Dans le cadre de ces efforts, la Russie a porté le nombre de sa flotte en mer Noire à 25 000 soldats, 21 grands navires de guerre, 7 sous-marins et 200 navires de soutien, et plus de 28 000 forces navales ont été envoyées dans la région.

Champ de bataille

Le professeur de sociologie politique à l’Université américaine, Said Sadiq, a déclaré que la région de la mer Noire pourrait être le théâtre d’escarmouches telles que l’entrée d’un bateau dans les eaux territoriales ou d’un avion dans l’espace aérien, tout en excluant une guerre pure et simple.

Sadiq a ajouté, dans des déclarations à « Sky News Arabia », que la Russie vise à « geler les conflits » en mer Noire et en Crimée, et non à déclencher une guerre, car Poutine sait qu’en transformant les eaux instables de la mer Noire en un champ de bataille potentiel, il met fin à tout espoir de rétablir les relations avec l’Occident.

Le problème américain

Il a expliqué que la suprématie russe en Europe de l’Est représente un problème politique pour l’administration américaine, car la mer Noire ne peut y pénétrer, bien qu’il s’agisse d’une zone d’intérêts vitaux pour elle.

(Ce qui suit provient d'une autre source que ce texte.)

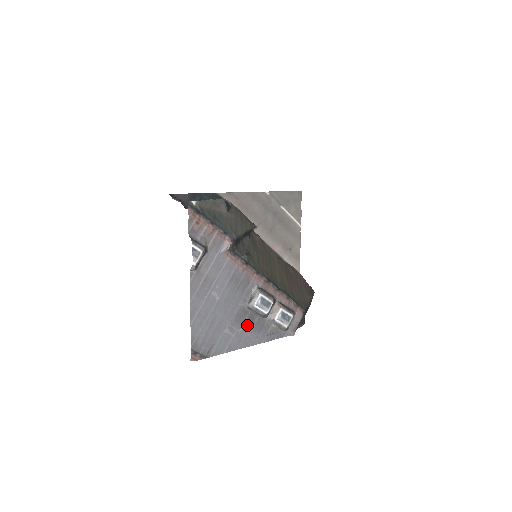
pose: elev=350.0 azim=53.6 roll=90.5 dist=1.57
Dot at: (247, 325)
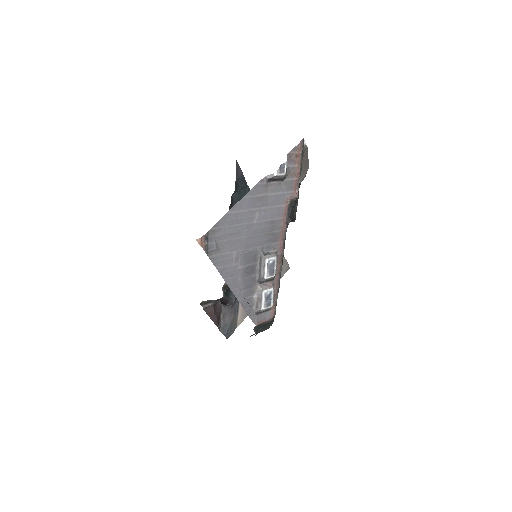
Dot at: (246, 270)
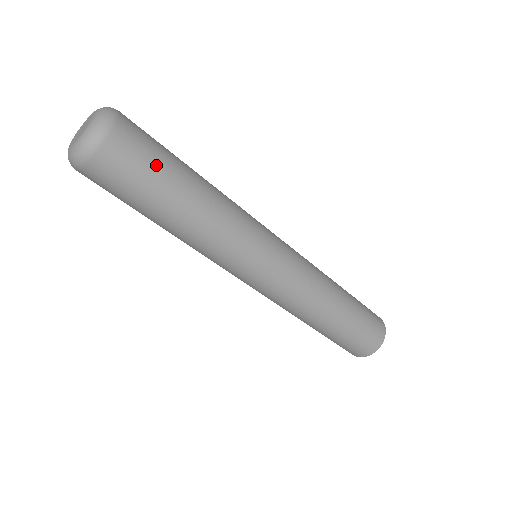
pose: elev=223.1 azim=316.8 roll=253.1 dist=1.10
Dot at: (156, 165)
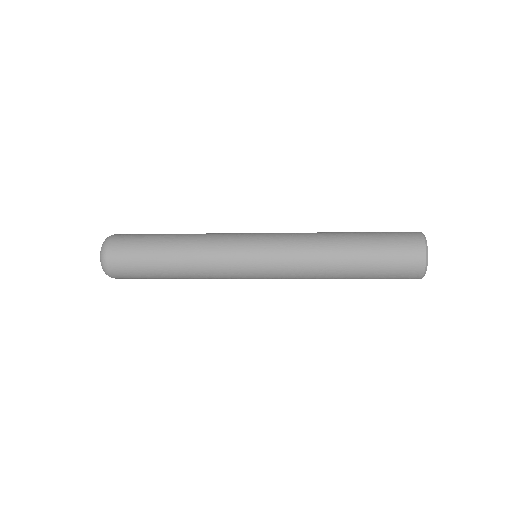
Dot at: (139, 247)
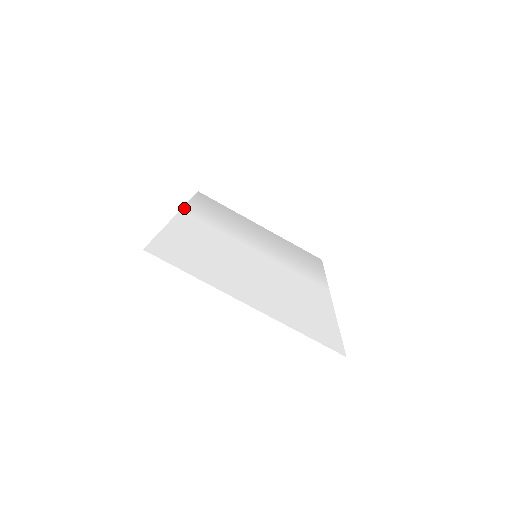
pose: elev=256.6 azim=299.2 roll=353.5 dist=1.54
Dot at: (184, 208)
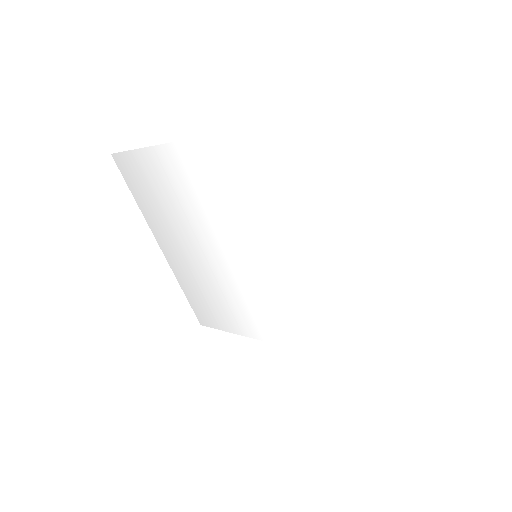
Dot at: (182, 142)
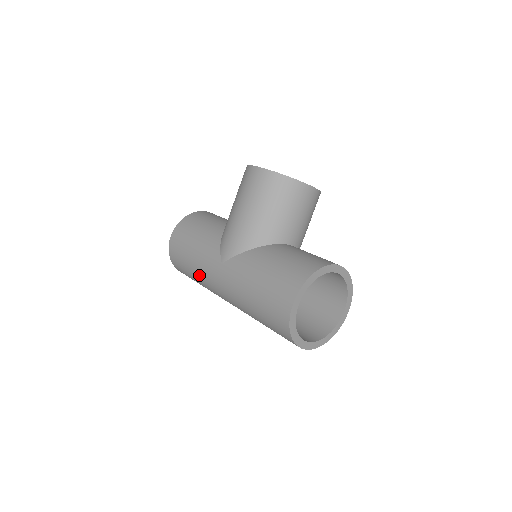
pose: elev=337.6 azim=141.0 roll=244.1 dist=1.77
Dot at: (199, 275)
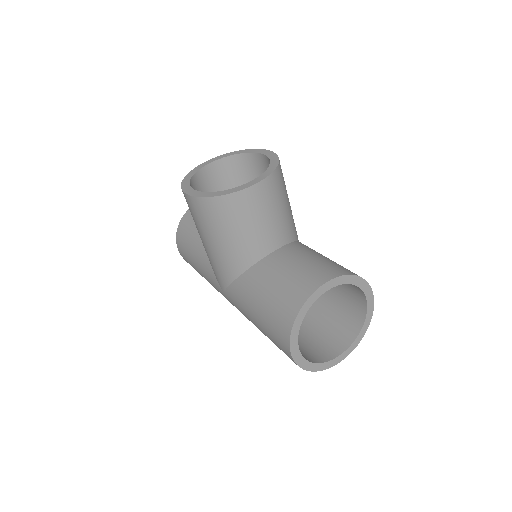
Dot at: occluded
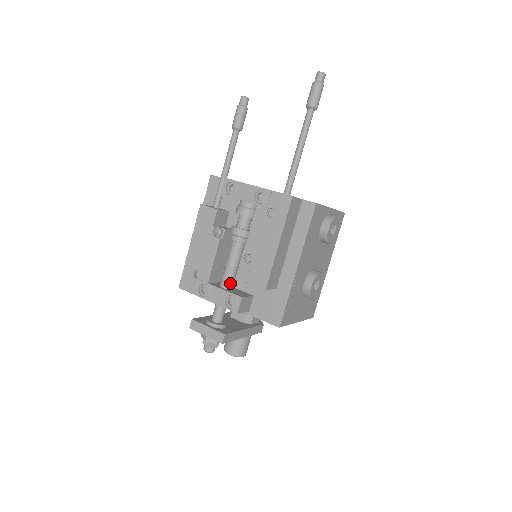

Il a expliqué que l’Amérique assiège la Russie par d’autres moyens, comme la participation à des projets liés à la mer Noire, afin d’éviter que des concurrents potentiels se transforment en véritables adversaires, et la formation d’alliances régionales contre son hégémonie, ainsi que la prévention de l’expansion de l’influence russe.